What to do
Look for the line containing "L’exemple ci-dessous illustre" and the line containing "- [Subgrid](css_grid_layout/subgrid)" in the entries below. Copy those two and all lines between them exactly, leaving out pictures.

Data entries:
***
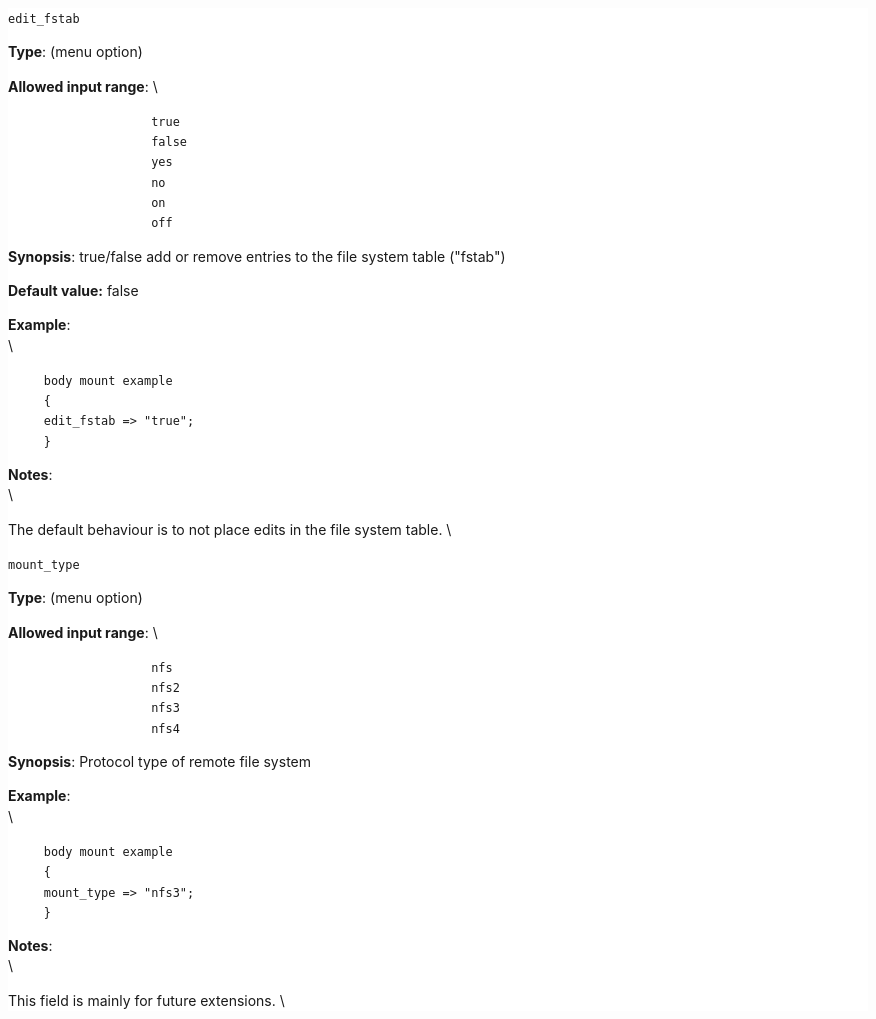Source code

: `edit_fstab`

**Type**: (menu option)

**Allowed input range**: \

                        true
                        false
                        yes
                        no
                        on
                        off

**Synopsis**: true/false add or remove entries to the file system table
("fstab")

**Default value:** false

**Example**:\
 \

         
         body mount example
         {
         edit_fstab => "true";
         }
         

**Notes**:\
 \

The default behaviour is to not place edits in the file system table. \

`mount_type`

**Type**: (menu option)

**Allowed input range**: \

                        nfs
                        nfs2
                        nfs3
                        nfs4

**Synopsis**: Protocol type of remote file system

**Example**:\
 \

         
         body mount example
         {
         mount_type => "nfs3";
         }
         

**Notes**:\
 \

This field is mainly for future extensions. \
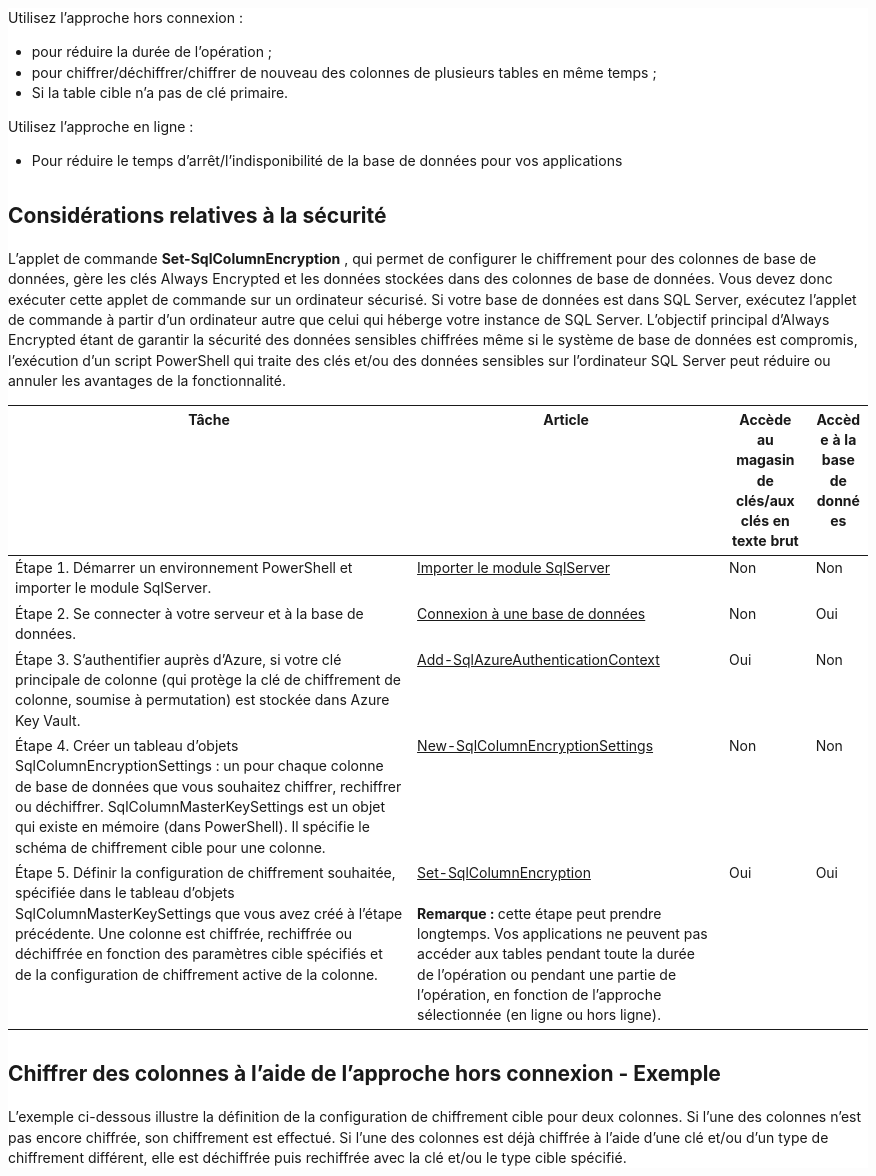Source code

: Utilisez l’approche hors connexion :
- pour réduire la durée de l’opération ; 
- pour chiffrer/déchiffrer/chiffrer de nouveau des colonnes de plusieurs tables en même temps ;
- Si la table cible n’a pas de clé primaire.

Utilisez l’approche en ligne :
- Pour réduire le temps d’arrêt/l’indisponibilité de la base de données pour vos applications

## <a name="security-considerations"></a>Considérations relatives à la sécurité

L’applet de commande **Set-SqlColumnEncryption** , qui permet de configurer le chiffrement pour des colonnes de base de données, gère les clés Always Encrypted et les données stockées dans des colonnes de base de données. Vous devez donc exécuter cette applet de commande sur un ordinateur sécurisé. Si votre base de données est dans SQL Server, exécutez l’applet de commande à partir d’un ordinateur autre que celui qui héberge votre instance de SQL Server. L’objectif principal d’Always Encrypted étant de garantir la sécurité des données sensibles chiffrées même si le système de base de données est compromis, l’exécution d’un script PowerShell qui traite des clés et/ou des données sensibles sur l’ordinateur SQL Server peut réduire ou annuler les avantages de la fonctionnalité.

Tâche  |Article  |Accède au magasin de clés/aux clés en texte brut  |Accède à la base de données   
---|---|---|---
Étape 1. Démarrer un environnement PowerShell et importer le module SqlServer. | [Importer le module SqlServer](../../../relational-databases/security/encryption/configure-always-encrypted-using-powershell.md#importsqlservermodule) | Non | Non
Étape 2. Se connecter à votre serveur et à la base de données. | [Connexion à une base de données](../../../relational-databases/security/encryption/configure-always-encrypted-using-powershell.md#connectingtodatabase) | Non | Oui
Étape 3. S’authentifier auprès d’Azure, si votre clé principale de colonne (qui protège la clé de chiffrement de colonne, soumise à permutation) est stockée dans Azure Key Vault. | [Add-SqlAzureAuthenticationContext](https://docs.microsoft.com/powershell/sqlserver/sqlserver/vlatest/add-sqlazureauthenticationcontext) | Oui | Non
Étape 4. Créer un tableau d’objets SqlColumnEncryptionSettings : un pour chaque colonne de base de données que vous souhaitez chiffrer, rechiffrer ou déchiffrer. SqlColumnMasterKeySettings est un objet qui existe en mémoire (dans PowerShell). Il spécifie le schéma de chiffrement cible pour une colonne. | [New-SqlColumnEncryptionSettings](https://docs.microsoft.com/powershell/sqlserver/sqlserver/vlatest/new-sqlcolumnencryptionsettings) | Non | Non
Étape 5. Définir la configuration de chiffrement souhaitée, spécifiée dans le tableau d’objets SqlColumnMasterKeySettings que vous avez créé à l’étape précédente. Une colonne est chiffrée, rechiffrée ou déchiffrée en fonction des paramètres cible spécifiés et de la configuration de chiffrement active de la colonne.| [Set-SqlColumnEncryption](https://docs.microsoft.com/powershell/sqlserver/sqlserver/vlatest/set-sqlcolumnencryption)<br><br>**Remarque :** cette étape peut prendre longtemps. Vos applications ne peuvent pas accéder aux tables pendant toute la durée de l’opération ou pendant une partie de l’opération, en fonction de l’approche sélectionnée (en ligne ou hors ligne). | Oui | Oui

## <a name="encrypt-columns-using-offline-approach---example"></a>Chiffrer des colonnes à l’aide de l’approche hors connexion - Exemple

L’exemple ci-dessous illustre la définition de la configuration de chiffrement cible pour deux colonnes. Si l’une des colonnes n’est pas encore chiffrée, son chiffrement est effectué. Si l’une des colonnes est déjà chiffrée à l’aide d’une clé et/ou d’un type de chiffrement différent, elle est déchiffrée puis rechiffrée avec la clé et/ou le type cible spécifié.
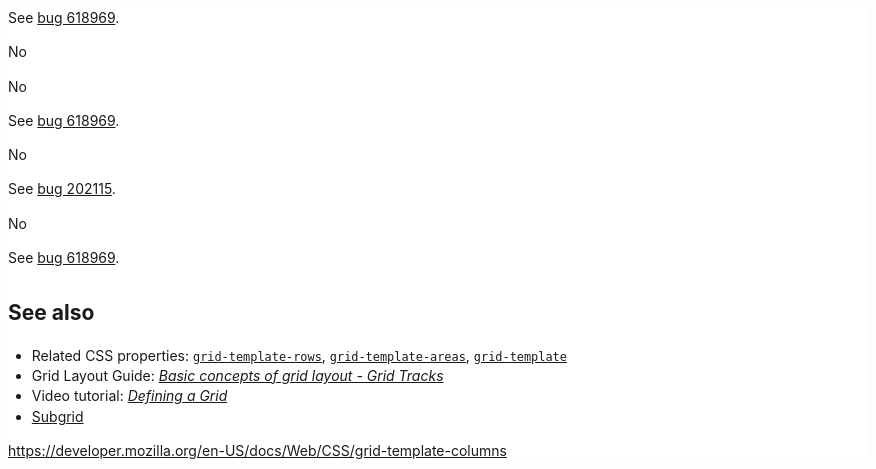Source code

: See [bug 618969](https://crbug.com/618969).

No

No

See [bug 618969](https://crbug.com/618969).

No

See [bug 202115](https://webkit.org/b/202115).

No

See [bug 618969](https://crbug.com/618969).

## See also

- Related CSS properties: [`grid-template-rows`](grid-template-rows), [`grid-template-areas`](grid-template-areas), [`grid-template`](grid-template)
- Grid Layout Guide: _[Basic concepts of grid layout - Grid Tracks](css_grid_layout/basic_concepts_of_grid_layout#grid_tracks)_
- Video tutorial: _[Defining a Grid](https://gridbyexample.com/video/series-define-a-grid/)_
- [Subgrid](css_grid_layout/subgrid)

<a href="https://developer.mozilla.org/en-US/docs/Web/CSS/grid-template-columns" class="_attribution-link">https://developer.mozilla.org/en-US/docs/Web/CSS/grid-template-columns</a>
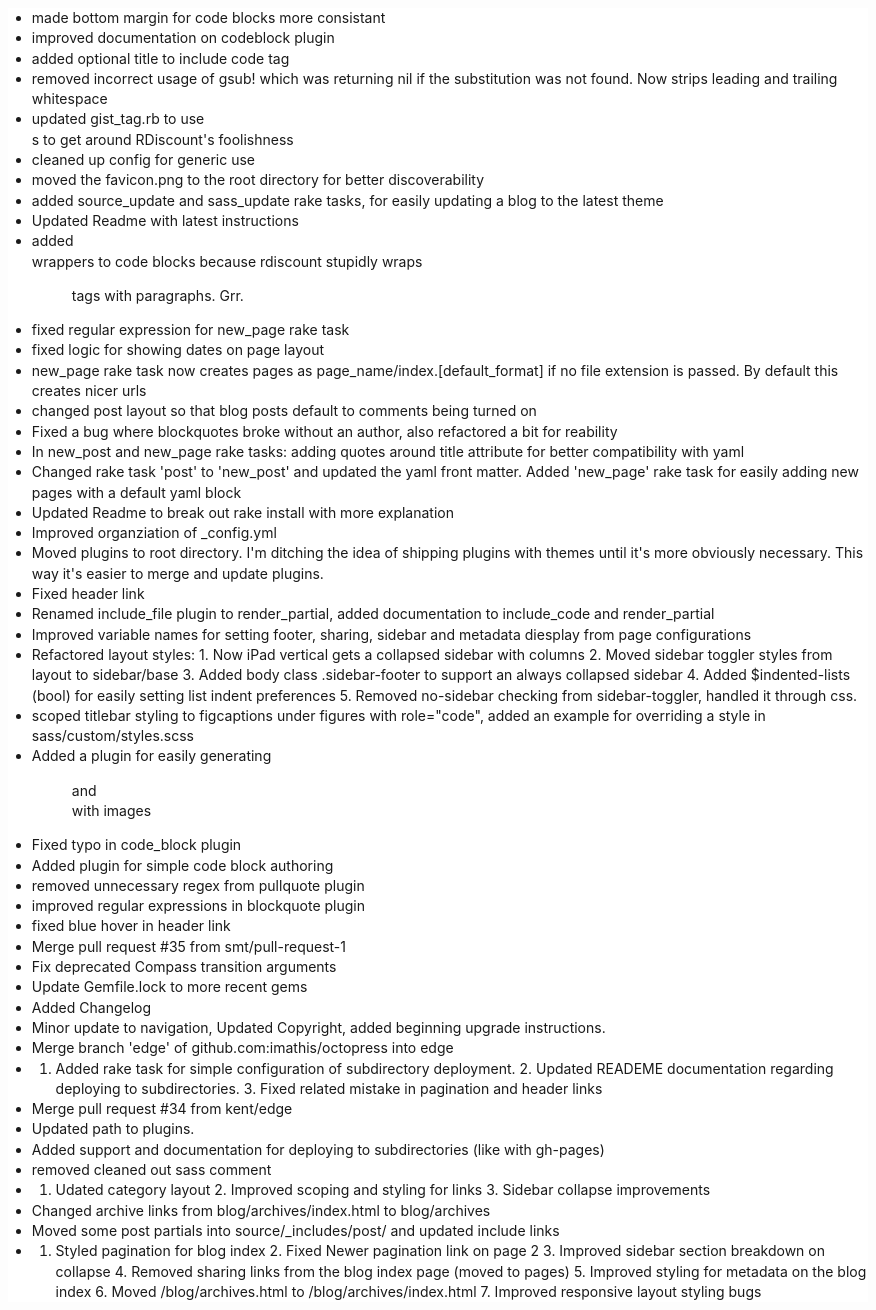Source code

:   * made bottom margin for code blocks more consistant
  * improved documentation on codeblock plugin
  * added optional title to include code tag
  * removed incorrect usage of gsub! which was returning nil if the substitution was not found. Now strips leading and trailing whitespace
  * updated gist_tag.rb to use <div>s to get around RDiscount's foolishness
  * cleaned up config for generic use
  * moved the favicon.png to the root directory for better discoverability
  * added source_update and sass_update rake tasks, for easily updating a blog to the latest theme
  * Updated Readme with latest instructions
  * added <div> wrappers to code blocks because rdiscount stupidly wraps <figure> tags with paragraphs. Grr.
  * fixed regular expression for new_page rake task
  * fixed logic for showing dates on page layout
  * new_page rake task now creates pages as page_name/index.[default_format] if no file extension is passed. By default this creates nicer urls
  * changed post layout so that blog posts default to comments being turned on
  * Fixed a bug where blockquotes broke without an author, also refactored a bit for reability
  * In new_post and new_page rake tasks: adding quotes around title attribute for better compatibility with yaml
  * Changed rake task 'post' to 'new_post' and updated the yaml front matter. Added 'new_page' rake task for easily adding new pages with a default yaml block
  * Updated Readme to break out rake install with more explanation
  * Improved organziation of _config.yml
  * Moved plugins to root directory. I'm ditching the idea of shipping plugins with themes until it's more obviously necessary. This way it's easier to merge and update plugins.
  * Fixed header link
  * Renamed include_file plugin to render_partial, added documentation to include_code and render_partial
  * Improved variable names for setting footer, sharing, sidebar and metadata diesplay from page configurations
  * Refactored layout styles: 1. Now iPad vertical gets a collapsed sidebar with columns 2. Moved sidebar toggler styles from layout to sidebar/base 3. Added body class .sidebar-footer to support an always collapsed sidebar 4. Added $indented-lists (bool) for easily setting list indent preferences 5. Removed no-sidebar checking from sidebar-toggler, handled it through css.
  * scoped titlebar styling to figcaptions under figures with role="code", added an example for overriding a style in sass/custom/styles.scss
  * Added a plugin for easily generating <figure> and <figcaption> with images
  * Fixed typo in code_block plugin
  * Added plugin for simple code block authoring
  * removed unnecessary regex from pullquote plugin
  * improved regular expressions in blockquote plugin
  * fixed blue hover in header link
  * Merge pull request #35 from smt/pull-request-1
  * Fix deprecated Compass transition arguments
  * Update Gemfile.lock to more recent gems
  * Added Changelog
  * Minor update to navigation, Updated Copyright, added beginning upgrade instructions.
  * Merge branch 'edge' of github.com:imathis/octopress into edge
  * 1. Added rake task for simple configuration of subdirectory deployment. 2. Updated READEME documentation regarding deploying to subdirectories. 3. Fixed related mistake in pagination and header links
  * Merge pull request #34 from kent/edge
  * Updated path to plugins.
  * Added support and documentation for deploying to subdirectories (like with gh-pages)
  * removed cleaned out sass comment
  * 1. Udated category layout 2. Improved scoping and styling for links 3. Sidebar collapse improvements
  * Changed archive links from blog/archives/index.html to blog/archives
  * Moved some post partials into source/_includes/post/ and updated include links
  * 1. Styled pagination for blog index 2. Fixed Newer pagination link on page 2 3. Improved sidebar section breakdown on collapse 4. Removed sharing links from the blog index page (moved to pages) 5. Improved styling for metadata on the blog index 6. Moved /blog/archives.html to /blog/archives/index.html 7. Improved responsive layout styling bugs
***
Output for this task
L’exemple ci-dessous illustre la définition de la configuration de chiffrement cible pour deux colonnes. Si l’une des colonnes n’est pas encore chiffrée, son chiffrement est effectué. Si l’une des colonnes est déjà chiffrée à l’aide d’une clé et/ou d’un type de chiffrement différent, elle est déchiffrée puis rechiffrée avec la clé et/ou le type cible spécifié.
Source code

: See [bug 618969](https://crbug.com/618969).

No

No

See [bug 618969](https://crbug.com/618969).

No

See [bug 202115](https://webkit.org/b/202115).

No

See [bug 618969](https://crbug.com/618969).

## See also

- Related CSS properties: [`grid-template-rows`](grid-template-rows), [`grid-template-areas`](grid-template-areas), [`grid-template`](grid-template)
- Grid Layout Guide: _[Basic concepts of grid layout - Grid Tracks](css_grid_layout/basic_concepts_of_grid_layout#grid_tracks)_
- Video tutorial: _[Defining a Grid](https://gridbyexample.com/video/series-define-a-grid/)_
- [Subgrid](css_grid_layout/subgrid)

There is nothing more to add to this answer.